If it's really inapplicable, then what's the point of not changing? Its worth is zero and since it can't change, its worth will always be zero. I actually don't completely dismiss the value of math for math's sake, but I think that applies more to simple things than the kind of baroque, ultra-complicated stuff I see mathematicians working on today. On the one hand, you could look at something like a proof by pictures of the Pythagorean theorem that doesn't require a ton of background to appreciate. I once explained it to a graduate student in music, and I could tell he was really excited. Ignoring the immense practicality of the Pythagorean theorem, that kind of mathematical beauty comes quite cheaply, and I would say it's worthwhile, just purely for the fun of it! But as you get deeper and deeper, the price of admission gets bigger and bigger. You could take a theorem like the spectral theorem of functional analysis that's pretty deep and not really accessible to laymen, but you don't exactly need to devote your life to understanding it. If you go much further than that, it gets to some unknown territory for me. Maybe I'd see more value in more math if I understood more of it, but I do have the distinct impression of having diminishing returns, as far as I did get. I don't think it's worth all the intense competition and all the insanely hard work. Not even by a long shot. Not for me, anyway. Unless it can make a difference in people's lives.
I think you're not seeing the forest through the trees when it comes to programming. Programming is very logical. The particular details of syntax are not that important. The concept of a for loop makes sense, independent of the details of how it has been implemented in various languages. It's DRY. Don't repeat yourself. If you didn't have loops, you'd have to type the same code over and over, possibly hundreds of times. The necessity of iteration can therefore be viewed almost as if it were a timeless mathematical truth. When you are stuck looking at the trees, you don't see this forest. Don't worry about the fact that it has to be
for(int i = 0; i<100; i++)
{
// do stuff
}
Who cares about that? If you learn it in C++, it's the same concept in Python, even if the exact way that you write it out is slightly different.

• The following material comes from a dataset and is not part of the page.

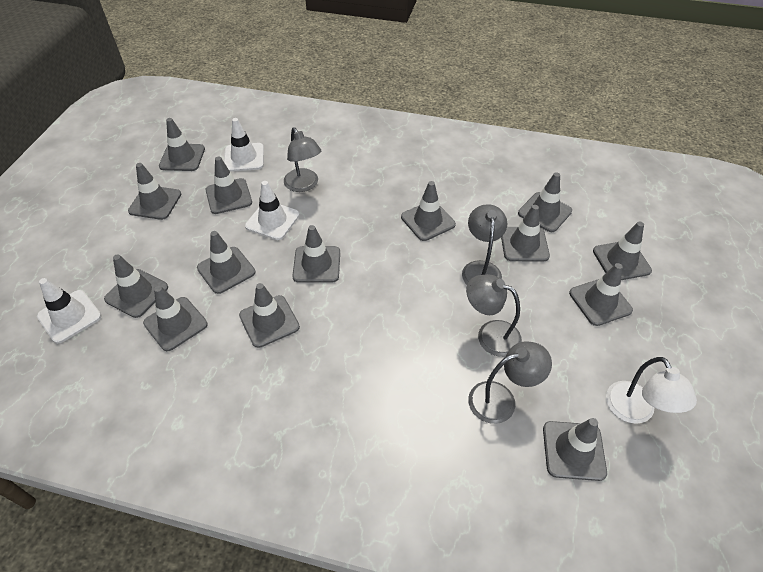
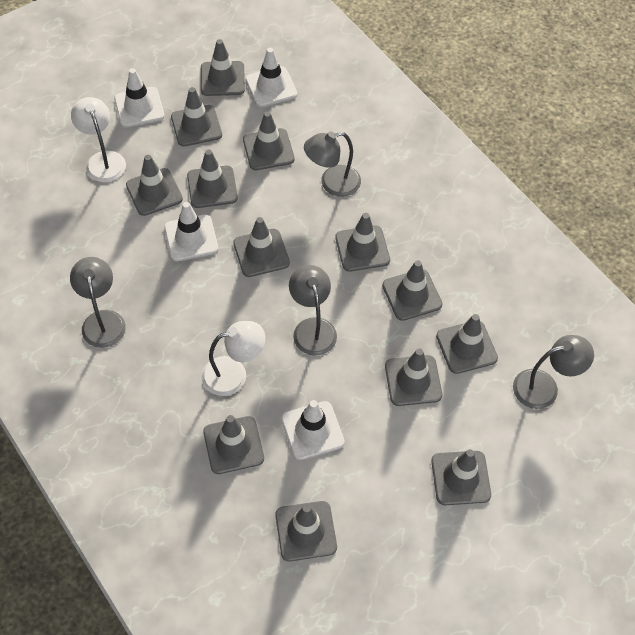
grey traffic cone: [104,254,168,318] [128,163,181,220] [143,286,208,351] [159,118,205,171] [197,231,256,294] [206,156,252,214] [239,283,300,348] [292,225,340,283] [401,181,456,241] [501,205,550,261] [518,172,572,232] [543,418,607,481] [569,263,633,326] [593,221,652,280] = 14 -> [126,155,183,216] [171,87,222,147] [187,150,238,208] [201,39,245,96] [203,415,264,474] [233,217,290,277] [243,111,295,170] [275,501,337,562] [335,213,390,272] [382,260,443,321] [385,349,442,406] [431,449,491,505] [436,314,498,374] = 13
white lamp: [606,357,697,424] = 1 -> [71,97,126,182] [201,321,265,396] = 2
white traffic cone: [37,278,101,343] [224,118,264,172] [245,181,300,240] = 3 -> [114,68,165,128] [164,202,218,261] [245,48,298,107] [281,400,345,460] = 4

It's a form of engineering. Do you think if someone designs a car that they had to make every piece exactly the way they did or was there some wiggle room? Obviously, there was some wiggle room--just look at all the different kinds of cars out there. And math is that way to some degree, too. A proof doesn't have to be done exactly the way they did it. There may be 50 different ways to prove the same thing. Which way do you choose? As it turns out, the choice in the way the same piece of mathematics is proven can evolve over time.
Plus, a PhD in maths would allow you to enter academia, where you would age like wine as an employee (tenure = unfirable). Programmers age like fruit - at 40+, your value as an employee drops like a rock.
I have a PhD in math and to put it in Biblical terms, it would be easier for a camel to pass through the eye of a needle than for me to enter academia. Except as an adjunct, but I'm not sure that's any better than flipping burgers, prestige aside--there's definitely no aging like wine there.
I'm not sure it's really true that programmers age like fruit. Especially someone like me because if I break into programming, my math expertise will open a lot more doors when combined with being able to say I worked professionally using Java or C++ for X years.